**What the exercise asks:** Rewrite the lines in each of these records as one numbered list, leaving out any blank lines.

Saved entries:

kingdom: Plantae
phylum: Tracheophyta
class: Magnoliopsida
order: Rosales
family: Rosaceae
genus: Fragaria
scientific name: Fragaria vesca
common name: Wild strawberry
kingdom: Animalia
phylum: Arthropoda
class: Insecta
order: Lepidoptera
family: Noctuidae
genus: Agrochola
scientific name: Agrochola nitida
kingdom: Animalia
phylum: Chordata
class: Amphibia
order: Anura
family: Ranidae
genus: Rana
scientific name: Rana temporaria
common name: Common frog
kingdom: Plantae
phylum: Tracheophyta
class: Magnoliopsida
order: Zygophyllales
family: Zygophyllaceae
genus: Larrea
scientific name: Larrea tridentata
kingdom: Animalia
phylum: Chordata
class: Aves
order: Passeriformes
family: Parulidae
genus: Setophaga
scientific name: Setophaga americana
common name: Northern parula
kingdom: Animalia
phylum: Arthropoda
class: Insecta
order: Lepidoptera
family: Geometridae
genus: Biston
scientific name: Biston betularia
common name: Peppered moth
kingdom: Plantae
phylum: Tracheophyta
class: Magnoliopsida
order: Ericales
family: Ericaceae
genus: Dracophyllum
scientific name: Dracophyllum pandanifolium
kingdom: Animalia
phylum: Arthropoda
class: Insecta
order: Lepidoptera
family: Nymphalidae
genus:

**Complete response:**
1. kingdom: Plantae
2. phylum: Tracheophyta
3. class: Magnoliopsida
4. order: Rosales
5. family: Rosaceae
6. genus: Fragaria
7. scientific name: Fragaria vesca
8. common name: Wild strawberry
9. kingdom: Animalia
10. phylum: Arthropoda
11. class: Insecta
12. order: Lepidoptera
13. family: Noctuidae
14. genus: Agrochola
15. scientific name: Agrochola nitida
16. kingdom: Animalia
17. phylum: Chordata
18. class: Amphibia
19. order: Anura
20. family: Ranidae
21. genus: Rana
22. scientific name: Rana temporaria
23. common name: Common frog
24. kingdom: Plantae
25. phylum: Tracheophyta
26. class: Magnoliopsida
27. order: Zygophyllales
28. family: Zygophyllaceae
29. genus: Larrea
30. scientific name: Larrea tridentata
31. kingdom: Animalia
32. phylum: Chordata
33. class: Aves
34. order: Passeriformes
35. family: Parulidae
36. genus: Setophaga
37. scientific name: Setophaga americana
38. common name: Northern parula
39. kingdom: Animalia
40. phylum: Arthropoda
41. class: Insecta
42. order: Lepidoptera
43. family: Geometridae
44. genus: Biston
45. scientific name: Biston betularia
46. common name: Peppered moth
47. kingdom: Plantae
48. phylum: Tracheophyta
49. class: Magnoliopsida
50. order: Ericales
51. family: Ericaceae
52. genus: Dracophyllum
53. scientific name: Dracophyllum pandanifolium
54. kingdom: Animalia
55. phylum: Arthropoda
56. class: Insecta
57. order: Lepidoptera
58. family: Nymphalidae
59. genus:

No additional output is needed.